## Instructions for the task
Rewrite the items from their start through the line holding "Version werden die", inclusive, swapping "Testtools" for "Testwerkzeuge" and leaving everything else unchanged. Omit the pictures from your answer.

Records shown Block Start

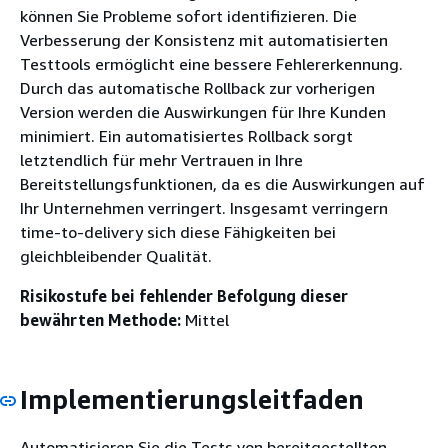
können Sie Probleme sofort identifizieren. Die
Verbesserung der Konsistenz mit automatisierten
Testtools ermöglicht eine bessere Fehlererkennung.
Durch das automatische Rollback zur vorherigen
Version werden die Auswirkungen für Ihre Kunden
minimiert. Ein automatisiertes Rollback sorgt
letztendlich für mehr Vertrauen in Ihre
Bereitstellungsfunktionen, da es die Auswirkungen auf
Ihr Unternehmen verringert. Insgesamt verringern
time-to-delivery sich diese Fähigkeiten bei
gleichbleibender Qualität.
Risikostufe bei fehlender Befolgung dieser
bewährten Methode:
Mittel
Implementierungsleitfaden
Automatisieren Sie die Tests von bereitgestellten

Records shown Block End

## Your response
können Sie Probleme sofort identifizieren. Die
Verbesserung der Konsistenz mit automatisierten
Testwerkzeuge ermöglicht eine bessere Fehlererkennung.
Durch das automatische Rollback zur vorherigen
Version werden die Auswirkungen für Ihre Kunden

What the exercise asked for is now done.